((

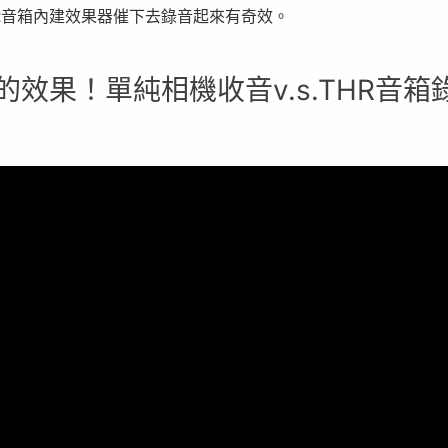
R音箱內建效果器催下去錄音起來有奇效。
的效果！單純相機收音v.s.THR音箱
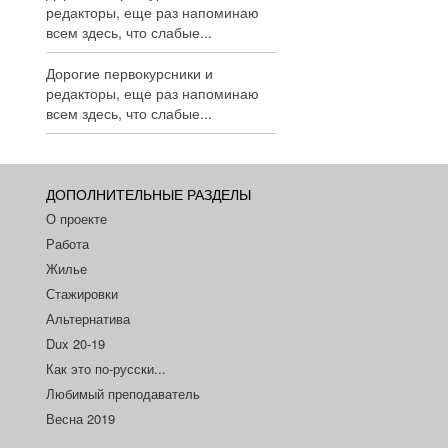
редакторы, еще раз напоминаю
всем здесь, что слабые...
Дорогие первокурсники и
редакторы, еще раз напоминаю
всем здесь, что слабые...
ДОПОЛНИТЕЛЬНЫЕ РАЗДЕЛЫ
О проекте
Работа
Жилье
Стажировки
Альтернатива
Dux 20-19
Как это по-русски...
Любимый преподаватель
Весна 2019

))

Task item. Reproduce, with both ends included, the lines from the one holding "Как это по-русски..." to the end of the records above.

Reply.
Как это по-русски...
Любимый преподаватель
Весна 2019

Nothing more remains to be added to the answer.